Dziś usłyszałam że jestem chora… Bo ciągle neguję, to co ktoś do mnie mówi… Bo niczym się nie cieszę i swoim zachowaniem odpycham od siebie ludzi, nie tylko tych dalszych, ale przede wszystkim tych najbliższych…
Patrząc na to do czego doszłyśmy z terapeutkami, to totalnie się to wszystko nie klei… Jeśli tak by było, to czemu tak bez opamiętania potrzebuję bliskości drugiej osoby? Czemu każdemu przypisuję tylko dobre, idealne cechy, a dopiero później, gdy już do drzwi w mojej głowie dobijają się argumenty za tym że halo, ten ktoś taki nie jest, to dopiero wtedy zaczynam rozumieć że kurwa… znów się przejechałam, za bardzo zaufałam, zbyt się naginałam zmieniając siebie pod tego kogoś… Wtedy zaczynam rozumieć, dochodzą do mnie te wszystkie sytuacje, gdy kurcze coś było nie tak, ale w sumie to może ja jestem przewrażliwiona/ głupia/ bez dystansu do siebie – może on ma rację, musze się zmienić, rzeczywiście pozostawiam wiele do życzenia… A nagle pyk, NIE, to od początku było przekraczające granice, ja na to pozwoliłam, przymykałam oko, a otwierając się bardziej tylko znów wpuszczałam dalej i dalej… A on brał co i ile wlezie, bo przecież jak nie stawia granic to tylko brać… Jak się nagina, to nagniemy ją bardziej pode mnie… A ona głupia, naiwna, daje sobą manipulować…

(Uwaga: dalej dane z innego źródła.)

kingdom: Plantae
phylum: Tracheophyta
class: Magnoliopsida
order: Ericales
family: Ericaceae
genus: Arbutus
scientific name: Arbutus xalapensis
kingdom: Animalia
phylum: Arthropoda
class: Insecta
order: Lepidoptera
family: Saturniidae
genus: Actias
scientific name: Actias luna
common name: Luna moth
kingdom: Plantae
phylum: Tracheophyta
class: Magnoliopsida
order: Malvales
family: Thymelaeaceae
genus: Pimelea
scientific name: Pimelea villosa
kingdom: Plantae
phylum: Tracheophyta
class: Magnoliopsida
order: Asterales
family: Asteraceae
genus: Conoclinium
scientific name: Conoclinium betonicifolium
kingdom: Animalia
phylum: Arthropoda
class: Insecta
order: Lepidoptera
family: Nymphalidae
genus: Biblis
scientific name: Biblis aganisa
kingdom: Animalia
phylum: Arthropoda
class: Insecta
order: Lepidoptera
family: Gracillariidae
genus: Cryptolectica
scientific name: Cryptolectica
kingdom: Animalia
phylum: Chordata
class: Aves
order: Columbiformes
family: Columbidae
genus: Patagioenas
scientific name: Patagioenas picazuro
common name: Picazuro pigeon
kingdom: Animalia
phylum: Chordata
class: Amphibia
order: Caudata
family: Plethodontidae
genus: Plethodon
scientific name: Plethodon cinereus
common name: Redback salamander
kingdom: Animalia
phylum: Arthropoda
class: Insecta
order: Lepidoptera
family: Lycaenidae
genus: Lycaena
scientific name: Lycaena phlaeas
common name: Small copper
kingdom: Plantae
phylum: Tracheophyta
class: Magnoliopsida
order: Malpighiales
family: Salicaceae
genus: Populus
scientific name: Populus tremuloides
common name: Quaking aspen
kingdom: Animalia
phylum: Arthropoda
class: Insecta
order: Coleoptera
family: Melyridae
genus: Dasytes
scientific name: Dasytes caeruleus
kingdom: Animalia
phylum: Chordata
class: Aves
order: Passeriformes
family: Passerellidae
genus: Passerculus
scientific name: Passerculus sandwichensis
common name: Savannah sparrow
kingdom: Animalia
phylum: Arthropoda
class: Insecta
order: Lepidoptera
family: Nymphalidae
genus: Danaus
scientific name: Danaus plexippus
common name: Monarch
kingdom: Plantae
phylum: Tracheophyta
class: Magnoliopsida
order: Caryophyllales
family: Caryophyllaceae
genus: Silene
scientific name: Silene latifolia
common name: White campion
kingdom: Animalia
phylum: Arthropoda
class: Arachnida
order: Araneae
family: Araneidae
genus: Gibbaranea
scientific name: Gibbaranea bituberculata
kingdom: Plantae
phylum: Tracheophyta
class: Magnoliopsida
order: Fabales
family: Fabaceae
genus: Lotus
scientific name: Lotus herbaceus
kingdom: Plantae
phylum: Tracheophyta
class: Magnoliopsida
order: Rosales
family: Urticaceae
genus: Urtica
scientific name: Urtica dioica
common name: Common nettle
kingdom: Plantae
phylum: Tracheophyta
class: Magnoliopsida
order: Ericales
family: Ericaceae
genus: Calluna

A ja rzeczywiście głupia i naiwna, nie stawiająca granic, pozwalałam najpierw sobie wmawiać że nic nie umiem, nic nie potrafię, później że przekraczanie moich intymnych granic nie ma znaczenia… Ba! Właśnie przecież o to chodziło, to ma mnie otworzyć bo jestem zbyt zamknięta… Mam się pozbyć tej ostatniej z moich naturalnych barier… Bariery zamykają… Bo przecież powinnam być ostatnią osobą która ma jakiekolwiek bariery w stosunku do niego… Bo bariery nie pozwalają odczuwać, bo przecież ja nie potrafię okazywać uczuć, bo jestem robotem… To tylko dla mojego dobra… A gdy ja, resztkami sił myślę sobie, nie, to nie jestem ja, ja tego nie chcę, mimo że na tyle się głupia zgodziłam (no trudno) nie chcę iść w to dalej, czuję się wykorzystywana, staram się zamknąć tę drogę… Wtedy nagle zwrot o 180 stopni - zobaczysz, jeszcze teraz tego nie rozumiesz, ale mnie tracisz, przez to że stawiasz bariery mnie stracisz, już się od ciebie oddalam… Patrząc z boku – zastraszanie, wywieranie presji, manipulacja… Mam się poczuć tą gorszą, która powinna się podporządkować, bo przecież ja najwięcej na tym stracę… Tylko ja stracę, nie on…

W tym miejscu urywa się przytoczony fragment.